The NIS said that Jo’s posting in Italy had been set to end at the end of November, said Rep. Kim Min-ki, a two-term lawmaker from the ruling Democratic Party who serves on the Intelligence Committee, after the meeting.

The JoongAng Ilbo reported exclusively earlier Thursday that Jo sought asylum from an unnamed Western country.

Jo “sought protection from the Italian government early last month,” the newspaper quoted a diplomatic source as saying Wednesday. “He sought for protection to avoid being summoned back to his country in the process of seeking asylum from a third country.”

Jo was dispatched to the North Korean Embassy in Rome in May 2015, initially as a third secretary, and was promoted to first secretary in 2017, according to the NIS’s report to the Intelligence Committee.

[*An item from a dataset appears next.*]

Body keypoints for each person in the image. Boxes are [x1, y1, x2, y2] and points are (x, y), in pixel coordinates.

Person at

There were said to be four officials working at the embassy.

Jo served as acting ambassador in Rome since October 2017 after North Korean Ambassador Mun Jong-nam was expelled from Italy in response to Pyongyang’s sixth nuclear test on Sept. 3, 2017.

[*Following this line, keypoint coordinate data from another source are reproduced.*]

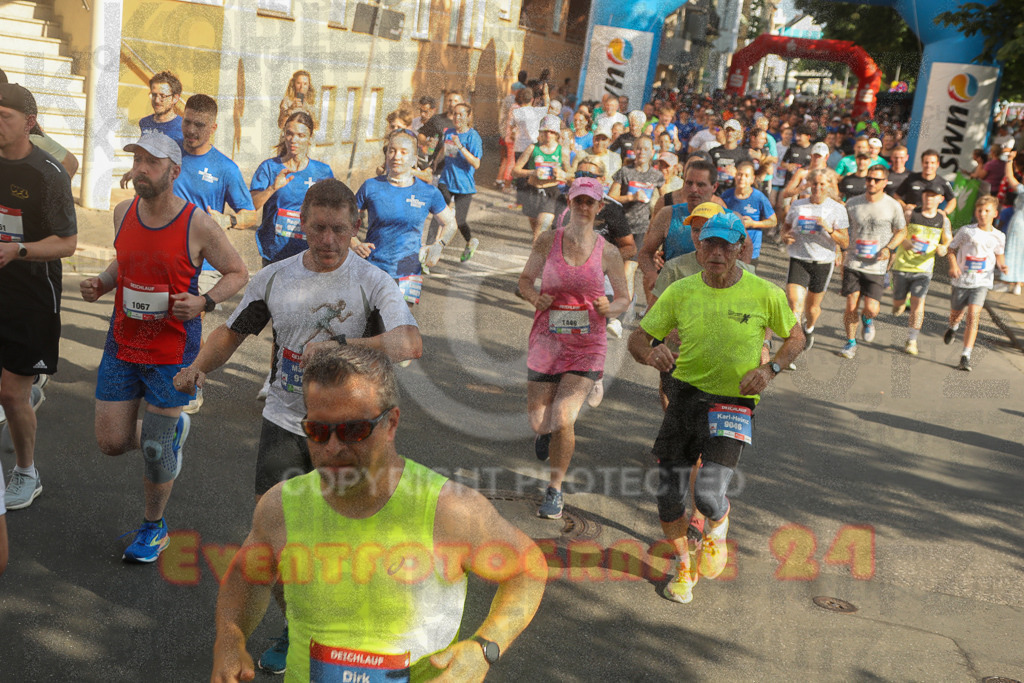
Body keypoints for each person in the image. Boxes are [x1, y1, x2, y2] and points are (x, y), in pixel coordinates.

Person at [174, 180, 421, 673]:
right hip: (287, 424)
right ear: (302, 224)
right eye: (319, 228)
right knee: (278, 541)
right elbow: (233, 331)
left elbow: (409, 344)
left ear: (356, 228)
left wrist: (346, 349)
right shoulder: (277, 277)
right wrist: (200, 366)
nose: (329, 240)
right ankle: (299, 628)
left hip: (353, 435)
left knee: (350, 538)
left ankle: (357, 630)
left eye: (340, 230)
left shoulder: (373, 282)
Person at [209, 346, 546, 682]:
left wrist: (484, 648)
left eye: (353, 430)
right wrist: (230, 639)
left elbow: (528, 569)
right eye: (318, 431)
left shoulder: (448, 509)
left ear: (391, 424)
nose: (333, 448)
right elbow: (245, 578)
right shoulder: (281, 506)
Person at [78, 130, 247, 562]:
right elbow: (125, 258)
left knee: (154, 448)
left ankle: (154, 527)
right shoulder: (122, 212)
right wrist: (104, 282)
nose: (139, 171)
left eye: (150, 163)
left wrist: (205, 301)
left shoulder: (198, 224)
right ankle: (170, 435)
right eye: (136, 161)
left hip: (172, 351)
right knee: (111, 442)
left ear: (173, 171)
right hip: (122, 343)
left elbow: (237, 273)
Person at [627, 211, 803, 604]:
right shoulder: (681, 291)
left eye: (727, 244)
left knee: (707, 495)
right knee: (668, 495)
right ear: (699, 246)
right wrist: (650, 353)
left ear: (742, 247)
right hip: (685, 395)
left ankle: (717, 524)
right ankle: (684, 567)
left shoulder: (764, 293)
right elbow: (638, 339)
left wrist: (770, 368)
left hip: (733, 402)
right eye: (710, 243)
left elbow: (796, 337)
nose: (717, 252)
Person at [519, 177, 629, 519]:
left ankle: (555, 490)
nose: (583, 208)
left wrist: (611, 309)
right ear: (569, 203)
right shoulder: (548, 241)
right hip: (546, 340)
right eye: (578, 201)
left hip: (587, 343)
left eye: (589, 203)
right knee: (541, 423)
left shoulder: (608, 252)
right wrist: (537, 297)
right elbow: (524, 281)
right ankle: (547, 433)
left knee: (564, 418)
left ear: (599, 208)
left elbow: (625, 297)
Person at [0, 83, 77, 511]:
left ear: (28, 123)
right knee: (9, 391)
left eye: (4, 116)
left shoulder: (48, 173)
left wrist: (19, 250)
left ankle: (26, 472)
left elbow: (68, 243)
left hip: (32, 295)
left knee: (11, 393)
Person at [353, 130, 457, 303]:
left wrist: (439, 245)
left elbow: (450, 224)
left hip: (408, 271)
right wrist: (354, 243)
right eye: (392, 151)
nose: (396, 156)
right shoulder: (370, 186)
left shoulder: (428, 193)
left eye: (403, 152)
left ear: (414, 159)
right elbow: (344, 221)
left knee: (400, 327)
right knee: (370, 327)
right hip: (373, 268)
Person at [780, 168, 849, 357]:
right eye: (815, 183)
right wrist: (785, 237)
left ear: (829, 186)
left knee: (812, 308)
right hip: (799, 258)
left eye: (822, 184)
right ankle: (793, 346)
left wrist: (829, 230)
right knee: (795, 305)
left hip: (822, 262)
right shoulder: (798, 205)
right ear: (809, 184)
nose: (817, 187)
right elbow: (785, 228)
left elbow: (845, 242)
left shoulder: (837, 209)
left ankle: (809, 328)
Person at [839, 165, 906, 359]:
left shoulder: (893, 205)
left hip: (876, 266)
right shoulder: (852, 203)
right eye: (869, 179)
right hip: (853, 262)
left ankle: (867, 320)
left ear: (885, 183)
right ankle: (850, 343)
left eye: (876, 180)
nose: (871, 183)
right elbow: (843, 229)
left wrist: (889, 248)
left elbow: (902, 231)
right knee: (851, 304)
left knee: (871, 308)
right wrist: (840, 250)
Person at [250, 111, 334, 266]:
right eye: (289, 134)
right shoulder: (269, 168)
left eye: (301, 135)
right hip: (274, 254)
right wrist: (272, 188)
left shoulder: (322, 172)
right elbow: (251, 206)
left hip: (309, 253)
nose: (293, 140)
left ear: (309, 138)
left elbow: (333, 212)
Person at [942, 196, 1007, 371]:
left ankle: (965, 355)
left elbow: (999, 254)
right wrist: (954, 265)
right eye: (979, 210)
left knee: (973, 315)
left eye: (987, 211)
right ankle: (953, 326)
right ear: (975, 212)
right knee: (956, 313)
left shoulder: (999, 236)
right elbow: (951, 249)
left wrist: (1002, 265)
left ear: (995, 213)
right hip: (962, 279)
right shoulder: (966, 231)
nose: (983, 214)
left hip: (982, 281)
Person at [890, 181, 952, 355]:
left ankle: (912, 340)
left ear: (940, 199)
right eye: (926, 195)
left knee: (918, 303)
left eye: (933, 196)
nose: (929, 199)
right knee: (898, 303)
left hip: (924, 269)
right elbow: (897, 231)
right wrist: (904, 241)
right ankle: (899, 303)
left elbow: (948, 239)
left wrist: (943, 247)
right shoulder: (911, 213)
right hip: (903, 265)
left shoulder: (942, 219)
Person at [119, 71, 185, 189]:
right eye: (154, 95)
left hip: (170, 192)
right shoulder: (145, 123)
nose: (157, 100)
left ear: (175, 98)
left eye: (162, 96)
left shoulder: (183, 128)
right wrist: (134, 171)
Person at [436, 103, 483, 262]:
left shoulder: (473, 136)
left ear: (468, 116)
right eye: (455, 114)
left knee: (460, 221)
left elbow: (476, 163)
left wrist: (460, 146)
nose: (457, 117)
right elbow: (444, 151)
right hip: (445, 181)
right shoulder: (448, 132)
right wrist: (434, 165)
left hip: (464, 185)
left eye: (461, 114)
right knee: (440, 215)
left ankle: (470, 241)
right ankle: (435, 248)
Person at [513, 114, 571, 242]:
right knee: (536, 231)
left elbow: (571, 175)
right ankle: (542, 252)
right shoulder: (533, 148)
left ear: (556, 134)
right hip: (532, 191)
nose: (548, 135)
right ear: (540, 132)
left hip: (551, 193)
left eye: (551, 131)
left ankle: (539, 258)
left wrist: (562, 174)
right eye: (545, 131)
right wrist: (533, 172)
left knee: (541, 230)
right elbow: (515, 171)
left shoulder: (562, 151)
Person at [609, 135, 664, 250]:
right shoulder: (625, 171)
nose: (641, 152)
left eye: (646, 149)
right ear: (634, 151)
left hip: (642, 227)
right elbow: (611, 197)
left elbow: (665, 199)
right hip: (622, 225)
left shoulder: (657, 175)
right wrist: (631, 197)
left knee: (630, 265)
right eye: (638, 148)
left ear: (652, 152)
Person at [722, 160, 776, 266]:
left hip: (751, 251)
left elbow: (773, 221)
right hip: (729, 248)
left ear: (752, 179)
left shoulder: (758, 197)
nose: (742, 178)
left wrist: (753, 224)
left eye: (746, 175)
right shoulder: (726, 196)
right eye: (739, 174)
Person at [896, 149, 956, 217]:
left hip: (931, 220)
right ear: (922, 163)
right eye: (926, 162)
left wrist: (945, 212)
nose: (929, 166)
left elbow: (952, 201)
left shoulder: (943, 182)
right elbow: (896, 196)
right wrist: (905, 206)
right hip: (910, 217)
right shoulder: (911, 178)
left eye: (932, 163)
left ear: (937, 164)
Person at [996, 150, 1023, 294]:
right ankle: (1018, 284)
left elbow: (1009, 177)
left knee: (1011, 250)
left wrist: (1010, 160)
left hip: (1019, 222)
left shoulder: (1023, 189)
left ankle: (1006, 281)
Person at [418, 92, 463, 176]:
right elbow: (421, 135)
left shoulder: (463, 123)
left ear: (461, 103)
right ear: (446, 102)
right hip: (435, 167)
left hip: (455, 169)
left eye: (455, 101)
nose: (452, 103)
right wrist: (426, 142)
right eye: (450, 100)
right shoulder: (437, 119)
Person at [708, 119, 750, 192]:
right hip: (717, 193)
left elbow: (749, 176)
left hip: (734, 193)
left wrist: (737, 173)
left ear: (738, 133)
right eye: (727, 130)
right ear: (724, 132)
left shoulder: (744, 154)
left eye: (733, 130)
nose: (729, 133)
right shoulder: (713, 152)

North Korea and Italy established diplomatic relations in January 2000 and Pyongyang opened its embassy in Rome in July of that year.

The JoongAng Ilbo also reported that Jo is the son or son-in-law of one of the highest-level officials in the North Korean regime, quoting an unnamed North Korea expert.

South Korea’s Blue House and Ministry of Foreign Affairs initially said Thursday that it could not confirm the report.

The NIS was not able to confirm if Jo has any children.

Likewise, it was not able to confirm Jo’s current whereabouts or any details about the asylum situation.

It is unclear if Jo will try to come to South Korea.

The NIS said it has not been contacted by Jo “in the past two months since his disappearance.”

Main opposition Liberty Korea Party Rep. Lee Eun-jae, also a member of the Intelligence Committee, told reporters after the NIS briefing that Jo was 44 years old, younger than earlier reported.

Jo is said to be fluent in English and Italian, she added.

Other North Korea diplomats who have sought asylum while dispatched to overseas missions include Ko Young-hwan, a former first secretary of the embassy in the Republic of Congo, who defected to South Korea in 1991, and Hyon Song-il, a former third secretary at the embassy in Zambia, who defected in 1996.

Chang Sung-gil, North Korea’s ambassador to Egypt, his brother and their families sought political asylum from Washington and defected to the United States in 1997.

The highest-profile defector more recently was Thae Yong-ho, North Korea’s former deputy ambassador to Britain, who defected to the South in 2016 with his family.

North Korean diplomats usually are summoned back to their countries after two or three years, though there are cases in which envoys may spend a longer period of time.

North Korean diplomats posted in developed countries may feel disgruntled or desperate when summoned back to Pyongyang, especially if they have children being educated broad.

A North Korean defector and former diplomat told the JoongAng Ilbo, “Some diplomats consider seeking asylum when they hear that they are being summoned back home when they take into consideration the future of their children who are receiving advanced education overseas.”